*TASKS TO CARRY OUT*
1 - Decide whether each statement agrees with the dual economy passage, answering yes or no and quoting the passage's deciding words: (a) Lewis first proposed the dual economy paradigm in 1955. (b) According to Lewis, moving labor out of the traditional sector would reduce what the rural sector could produce. (c) The passage associates the modern sector with rural life and agriculture.
2 - Extend the dual economy passage onward from its final sentence.

*TEXT*
#####

Author Concept Summary/Quotes Sources

Daron Acemoglu on Developing Countries - Dictionary of Arguments

Acemoglu I 258
Developing Countries/dual economy/Arthur Lewis/Acemoglu/Robinson: The “dual economy” paradigm, originally proposed in 1955 by Sir Arthur Lewis(1), still shapes the way that most social scientists think about the economic problems of less-developed countries. According to Lewis, many less-developed or underdeveloped economies have a dual structure and are divided into a modern sector and a traditional sector.
A. The modern sector, which corresponds to the more developed part of the economy, is associated with urban life, modern industry, and the use of advanced technologies.
B. The traditional sector is associated associated with rural life, agriculture, and “backward” institutions and technologies. Backward agricultural institutions include the communal ownership of land, which implies the absence of private property rights on land.
Labor: Labor was used so inefficiently in the traditional sector, according to Lewis, that it could be reallocated to the modern sector without reducing the amount the rural sector could produce. For generations of development economists building on Lewis’s insights, the “problem of development” has come to mean moving people and resources out of the traditional sector, agriculture and the countryside, and into the modern sector, industry and cities.
E.g., South Africa was one of the clearest examples, split into a traditional sector that was backward and poor and a modern one that was vibrant and prosperous. Even today ((s) 2017) the dual economy Lewis identified is everywhere in South Africa.
Acemoglu I 259
AcemogluVsLewis, Arthur: According to this perspective, then, economic development should simply be about ensuring that the Transkei ((s) the less developed part) eventually turns into Natal. This perspective has much truth to it but misses the entire logic of how the dual economy came into existence and its relationship to the modern economy.

#####

*DATASET EXCERPTS*
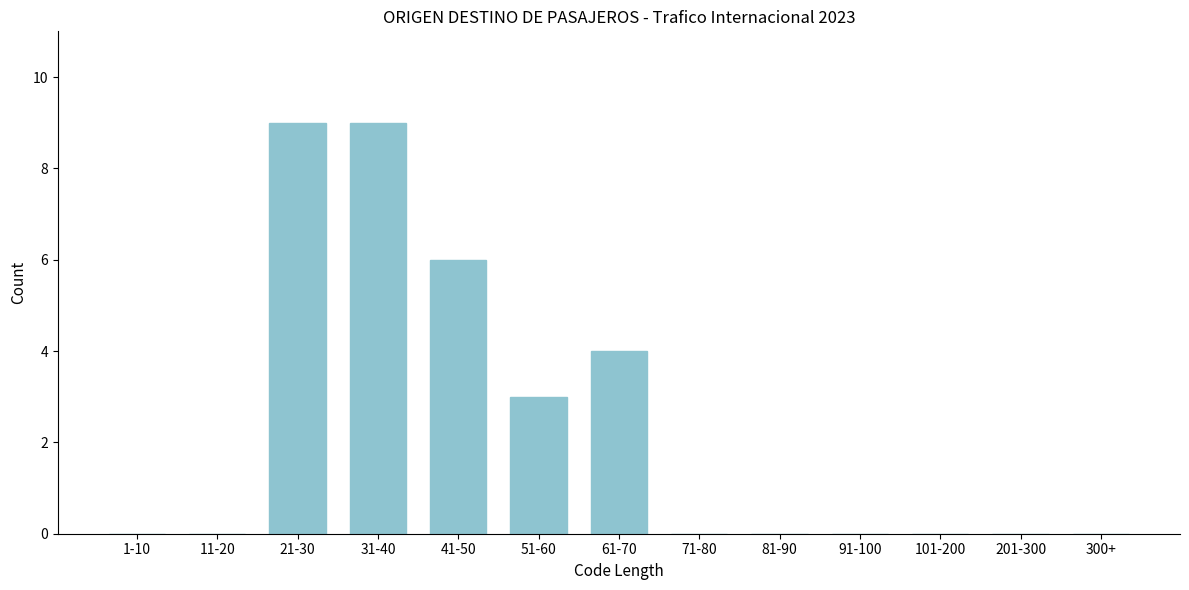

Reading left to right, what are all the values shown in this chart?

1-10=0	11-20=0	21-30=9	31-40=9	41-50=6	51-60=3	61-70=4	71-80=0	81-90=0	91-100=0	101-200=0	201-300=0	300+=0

#####

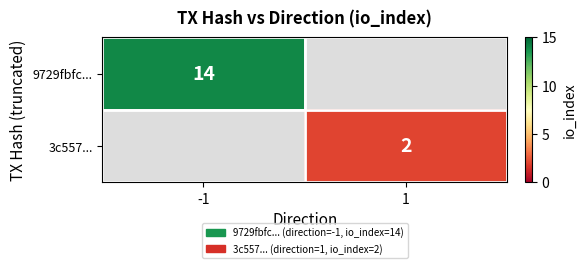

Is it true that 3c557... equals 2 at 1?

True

#####

*WRITTEN RESPONSES*
1 -
(a) Yes: "originally proposed in 1955 by Sir Arthur Lewis"
(b) No: "without reducing the amount the rural sector could produce"
(c) No: "associated with urban life, modern industry, and the use of advanced technologies"

2 -
The backwardness of the Transkei is not just a historic remnant of the natural backwardness of Africa. The dual economy between the Transkei and Natal is in fact quite recent, and is anything but natural.
Causes: It was created by the South African white elites in order to produce a reservoir of cheap labor for their businesses and reduce competition from black Africans. The dual economy is another example of underdevelopment created, not of underdevelopment as it naturally emerged and persisted over centuries.
Acemoglu I 270
The dual economy of South Africa did come to an end in 1994. But not because of the reasons that Sir Arthur Lewis theorized about. It was not the natural course of economic development that ended the color bar and the Homelands. Black South Africans protested and rose up against the regime that did not recognize their basic rights and did not share the gains of economic growth with them. After the Soweto uprising of 1976, the protests became more organized and stronger, ultimately bringing down the Apartheid state. It was the empowerment of blacks who managed to organize and rise up that ultimately ended South Africa’s dual economy in the same way that South African whites’ political force had created it in the first place.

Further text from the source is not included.